- Using the information
**1)** In the passage on Liberty Mutual's intervention, which Louisiana statute does Liberty Mutual cite for its independent right to recover?
**2)** Please rewrite the stretch of the passage on Liberty Mutual's intervention from "1. Intervention is" through "has already paid.", swapping "statutory" for "legal".

- Provided passage
----------

1. Intervention is not subrogation and is not waived by either the MSA or the Liberty Mutual Policy

In response to the plaintiffs' motion, Liberty Mutual does not dispute the workers' compensation policy at issue contains a wavier of subrogation provision. However, Liberty Mutual argues it has an independent statutory right - arising under Louisiana worker's compensation law, La. Rev. Stat. §23:1101(B) - to recover the amounts it has paid. Liberty Mutual argues the waiver provision contained in the Liberty Mutual policy does not waive this independent statutory right under which Liberty Mutual is entitled to recover workers compensation payments it has already paid.

----------

- Data under study
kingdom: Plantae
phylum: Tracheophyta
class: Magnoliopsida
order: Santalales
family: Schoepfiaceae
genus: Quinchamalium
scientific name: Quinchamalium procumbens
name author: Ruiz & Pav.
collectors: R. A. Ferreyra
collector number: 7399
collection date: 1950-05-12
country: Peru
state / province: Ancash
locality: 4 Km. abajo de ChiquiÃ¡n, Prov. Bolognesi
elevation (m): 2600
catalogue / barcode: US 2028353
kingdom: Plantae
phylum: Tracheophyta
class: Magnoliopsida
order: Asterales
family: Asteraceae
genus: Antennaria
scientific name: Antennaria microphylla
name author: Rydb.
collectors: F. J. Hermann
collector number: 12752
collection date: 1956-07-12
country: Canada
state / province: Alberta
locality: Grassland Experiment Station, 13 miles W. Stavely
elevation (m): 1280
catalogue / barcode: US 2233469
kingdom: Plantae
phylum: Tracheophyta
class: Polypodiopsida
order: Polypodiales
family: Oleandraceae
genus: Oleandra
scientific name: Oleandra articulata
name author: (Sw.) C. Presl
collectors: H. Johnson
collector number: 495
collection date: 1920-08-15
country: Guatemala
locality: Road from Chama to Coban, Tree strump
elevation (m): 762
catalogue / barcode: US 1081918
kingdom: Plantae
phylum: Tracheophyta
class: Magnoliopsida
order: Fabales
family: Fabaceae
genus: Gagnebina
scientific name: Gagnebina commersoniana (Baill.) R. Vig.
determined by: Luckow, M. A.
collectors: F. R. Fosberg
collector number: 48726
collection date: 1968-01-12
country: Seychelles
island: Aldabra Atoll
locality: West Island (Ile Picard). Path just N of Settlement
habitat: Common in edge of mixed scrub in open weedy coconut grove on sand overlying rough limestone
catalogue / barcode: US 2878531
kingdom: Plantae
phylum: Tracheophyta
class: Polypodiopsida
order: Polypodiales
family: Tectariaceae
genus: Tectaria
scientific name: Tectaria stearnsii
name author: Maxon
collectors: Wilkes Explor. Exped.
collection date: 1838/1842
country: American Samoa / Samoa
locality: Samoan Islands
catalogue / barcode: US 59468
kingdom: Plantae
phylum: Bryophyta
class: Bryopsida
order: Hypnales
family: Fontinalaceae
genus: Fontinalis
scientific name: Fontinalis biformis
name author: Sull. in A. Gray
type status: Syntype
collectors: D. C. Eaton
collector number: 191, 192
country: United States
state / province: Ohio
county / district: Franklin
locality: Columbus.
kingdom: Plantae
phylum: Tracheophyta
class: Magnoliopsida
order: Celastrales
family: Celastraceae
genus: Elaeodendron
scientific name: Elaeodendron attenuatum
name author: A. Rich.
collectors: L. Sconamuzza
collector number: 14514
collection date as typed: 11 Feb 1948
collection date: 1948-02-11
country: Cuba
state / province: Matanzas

----------

- Responses by item number
**1)** La. Rev. Stat. §23:1101(B)

**2)**
1. Intervention is not subrogation and is not waived by either the MSA or the Liberty Mutual Policy

In response to the plaintiffs' motion, Liberty Mutual does not dispute the workers' compensation policy at issue contains a wavier of subrogation provision. However, Liberty Mutual argues it has an independent legal right - arising under Louisiana worker's compensation law, La. Rev. Stat. §23:1101(B) - to recover the amounts it has paid. Liberty Mutual argues the waiver provision contained in the Liberty Mutual policy does not waive this independent legal right under which Liberty Mutual is entitled to recover workers compensation payments it has already paid.